* DATA FOR ANALYSIS
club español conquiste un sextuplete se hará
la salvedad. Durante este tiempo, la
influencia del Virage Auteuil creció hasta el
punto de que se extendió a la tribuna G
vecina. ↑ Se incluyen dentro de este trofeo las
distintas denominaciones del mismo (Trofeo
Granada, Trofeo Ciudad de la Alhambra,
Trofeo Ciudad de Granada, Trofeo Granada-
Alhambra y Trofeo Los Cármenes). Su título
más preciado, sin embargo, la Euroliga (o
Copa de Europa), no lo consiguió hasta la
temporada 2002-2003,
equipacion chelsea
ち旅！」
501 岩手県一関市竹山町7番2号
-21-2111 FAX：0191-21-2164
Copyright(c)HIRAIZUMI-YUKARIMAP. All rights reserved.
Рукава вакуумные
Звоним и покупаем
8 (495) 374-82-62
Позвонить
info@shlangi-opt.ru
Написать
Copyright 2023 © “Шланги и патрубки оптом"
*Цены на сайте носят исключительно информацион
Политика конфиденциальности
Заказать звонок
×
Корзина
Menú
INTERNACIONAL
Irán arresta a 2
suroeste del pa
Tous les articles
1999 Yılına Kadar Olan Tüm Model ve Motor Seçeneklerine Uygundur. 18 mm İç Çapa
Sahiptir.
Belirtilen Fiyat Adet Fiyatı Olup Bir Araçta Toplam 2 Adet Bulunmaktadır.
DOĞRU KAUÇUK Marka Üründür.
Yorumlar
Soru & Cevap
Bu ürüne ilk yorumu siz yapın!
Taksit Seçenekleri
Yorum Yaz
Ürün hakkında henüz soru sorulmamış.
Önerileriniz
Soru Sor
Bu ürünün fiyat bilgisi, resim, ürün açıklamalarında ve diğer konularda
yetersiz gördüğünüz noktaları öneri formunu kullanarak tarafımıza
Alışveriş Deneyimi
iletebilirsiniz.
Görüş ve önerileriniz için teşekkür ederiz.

* WHAT TO WORK ON
Your answer should repeat every entry exactly.

* REPLY
club español conquiste un sextuplete se hará
la salvedad. Durante este tiempo, la
influencia del Virage Auteuil creció hasta el
punto de que se extendió a la tribuna G
vecina. ↑ Se incluyen dentro de este trofeo las
distintas denominaciones del mismo (Trofeo
Granada, Trofeo Ciudad de la Alhambra,
Trofeo Ciudad de Granada, Trofeo Granada-
Alhambra y Trofeo Los Cármenes). Su título
más preciado, sin embargo, la Euroliga (o
Copa de Europa), no lo consiguió hasta la
temporada 2002-2003,
equipacion chelsea
ち旅！」
501 岩手県一関市竹山町7番2号
-21-2111 FAX：0191-21-2164
Copyright(c)HIRAIZUMI-YUKARIMAP. All rights reserved.
Рукава вакуумные
Звоним и покупаем
8 (495) 374-82-62
Позвонить
info@shlangi-opt.ru
Написать
Copyright 2023 © “Шланги и патрубки оптом"
*Цены на сайте носят исключительно информацион
Политика конфиденциальности
Заказать звонок
×
Корзина
Menú
INTERNACIONAL
Irán arresta a 2
suroeste del pa
Tous les articles
1999 Yılına Kadar Olan Tüm Model ve Motor Seçeneklerine Uygundur. 18 mm İç Çapa
Sahiptir.
Belirtilen Fiyat Adet Fiyatı Olup Bir Araçta Toplam 2 Adet Bulunmaktadır.
DOĞRU KAUÇUK Marka Üründür.
Yorumlar
Soru & Cevap
Bu ürüne ilk yorumu siz yapın!
Taksit Seçenekleri
Yorum Yaz
Ürün hakkında henüz soru sorulmamış.
Önerileriniz
Soru Sor
Bu ürünün fiyat bilgisi, resim, ürün açıklamalarında ve diğer konularda
yetersiz gördüğünüz noktaları öneri formunu kullanarak tarafımıza
Alışveriş Deneyimi
iletebilirsiniz.
Görüş ve önerileriniz için teşekkür ederiz.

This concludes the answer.